── Extracted records ──

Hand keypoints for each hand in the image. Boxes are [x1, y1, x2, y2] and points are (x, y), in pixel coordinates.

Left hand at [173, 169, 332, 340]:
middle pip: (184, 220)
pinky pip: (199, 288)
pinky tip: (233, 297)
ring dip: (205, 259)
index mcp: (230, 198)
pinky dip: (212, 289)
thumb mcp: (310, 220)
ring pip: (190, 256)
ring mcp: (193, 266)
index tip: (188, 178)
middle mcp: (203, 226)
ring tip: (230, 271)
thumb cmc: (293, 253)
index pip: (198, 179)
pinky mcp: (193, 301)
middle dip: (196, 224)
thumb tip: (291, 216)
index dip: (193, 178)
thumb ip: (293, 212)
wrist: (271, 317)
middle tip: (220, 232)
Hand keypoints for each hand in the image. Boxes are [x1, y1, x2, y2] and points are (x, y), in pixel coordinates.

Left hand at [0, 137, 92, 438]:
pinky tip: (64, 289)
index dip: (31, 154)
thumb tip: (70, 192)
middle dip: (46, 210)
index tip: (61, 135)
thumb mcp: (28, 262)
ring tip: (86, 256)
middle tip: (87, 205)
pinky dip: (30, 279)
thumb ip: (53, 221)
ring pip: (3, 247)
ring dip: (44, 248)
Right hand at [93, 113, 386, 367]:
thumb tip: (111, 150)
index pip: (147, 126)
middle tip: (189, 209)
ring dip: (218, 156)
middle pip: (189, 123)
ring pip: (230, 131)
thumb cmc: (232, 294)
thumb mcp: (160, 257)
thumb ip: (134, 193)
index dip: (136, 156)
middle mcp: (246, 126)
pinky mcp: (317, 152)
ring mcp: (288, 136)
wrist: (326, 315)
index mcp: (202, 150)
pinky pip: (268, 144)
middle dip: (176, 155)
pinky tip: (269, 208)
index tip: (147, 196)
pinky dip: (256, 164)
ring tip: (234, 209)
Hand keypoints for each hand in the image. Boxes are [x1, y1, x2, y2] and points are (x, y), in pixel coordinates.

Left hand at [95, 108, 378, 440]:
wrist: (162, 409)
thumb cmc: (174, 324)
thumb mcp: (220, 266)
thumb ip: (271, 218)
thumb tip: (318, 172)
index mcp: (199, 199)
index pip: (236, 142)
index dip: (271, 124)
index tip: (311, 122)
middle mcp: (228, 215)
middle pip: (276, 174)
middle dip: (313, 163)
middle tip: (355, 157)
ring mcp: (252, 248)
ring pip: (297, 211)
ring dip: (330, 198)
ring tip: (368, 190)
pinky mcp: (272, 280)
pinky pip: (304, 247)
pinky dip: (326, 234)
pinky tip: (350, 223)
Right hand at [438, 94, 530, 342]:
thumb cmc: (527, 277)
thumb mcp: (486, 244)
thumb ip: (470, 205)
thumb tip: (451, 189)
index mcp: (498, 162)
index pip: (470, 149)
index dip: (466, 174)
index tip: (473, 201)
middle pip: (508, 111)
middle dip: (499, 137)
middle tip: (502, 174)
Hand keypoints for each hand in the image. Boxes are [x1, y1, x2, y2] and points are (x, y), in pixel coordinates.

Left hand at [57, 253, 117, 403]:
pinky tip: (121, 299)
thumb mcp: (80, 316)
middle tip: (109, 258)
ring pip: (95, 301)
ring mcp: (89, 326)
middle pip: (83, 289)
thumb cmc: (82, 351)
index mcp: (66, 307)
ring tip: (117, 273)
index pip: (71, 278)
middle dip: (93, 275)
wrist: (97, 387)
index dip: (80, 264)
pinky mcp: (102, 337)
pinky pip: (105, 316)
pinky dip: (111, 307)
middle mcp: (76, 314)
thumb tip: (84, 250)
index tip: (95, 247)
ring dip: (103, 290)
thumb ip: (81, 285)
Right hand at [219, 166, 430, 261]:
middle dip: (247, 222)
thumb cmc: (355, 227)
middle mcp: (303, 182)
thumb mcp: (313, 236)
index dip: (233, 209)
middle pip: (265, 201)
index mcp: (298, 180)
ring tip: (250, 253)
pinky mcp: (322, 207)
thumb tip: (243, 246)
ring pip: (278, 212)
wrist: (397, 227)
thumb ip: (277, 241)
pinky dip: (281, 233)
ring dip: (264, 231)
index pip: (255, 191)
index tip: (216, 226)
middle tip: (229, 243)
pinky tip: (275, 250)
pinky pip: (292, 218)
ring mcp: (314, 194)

───
── Extracted records ──

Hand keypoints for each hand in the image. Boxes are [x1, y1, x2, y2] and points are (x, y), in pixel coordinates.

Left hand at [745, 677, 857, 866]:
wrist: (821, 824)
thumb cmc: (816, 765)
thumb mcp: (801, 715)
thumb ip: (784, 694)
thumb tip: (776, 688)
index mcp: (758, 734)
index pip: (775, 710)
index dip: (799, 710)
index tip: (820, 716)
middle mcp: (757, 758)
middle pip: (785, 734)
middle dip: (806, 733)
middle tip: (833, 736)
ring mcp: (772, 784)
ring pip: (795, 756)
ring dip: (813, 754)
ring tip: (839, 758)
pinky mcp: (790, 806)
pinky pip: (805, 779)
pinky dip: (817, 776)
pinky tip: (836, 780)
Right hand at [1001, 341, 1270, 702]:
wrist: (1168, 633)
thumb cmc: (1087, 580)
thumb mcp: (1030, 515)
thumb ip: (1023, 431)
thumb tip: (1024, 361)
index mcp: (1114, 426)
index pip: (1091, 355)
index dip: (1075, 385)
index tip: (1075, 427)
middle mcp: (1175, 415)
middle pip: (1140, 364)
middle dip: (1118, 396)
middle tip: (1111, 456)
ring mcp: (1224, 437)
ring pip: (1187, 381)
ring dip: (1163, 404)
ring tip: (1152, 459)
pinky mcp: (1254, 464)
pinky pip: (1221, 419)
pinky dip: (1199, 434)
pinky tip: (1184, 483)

───

*Task goal*. The required output is each line of the entries that contains the word "Left".

*Solution*.
Left hand at [173, 169, 332, 340]:
Left hand at [0, 137, 92, 438]:
Left hand at [95, 108, 378, 440]:
Left hand at [57, 253, 117, 403]:
Left hand at [745, 677, 857, 866]:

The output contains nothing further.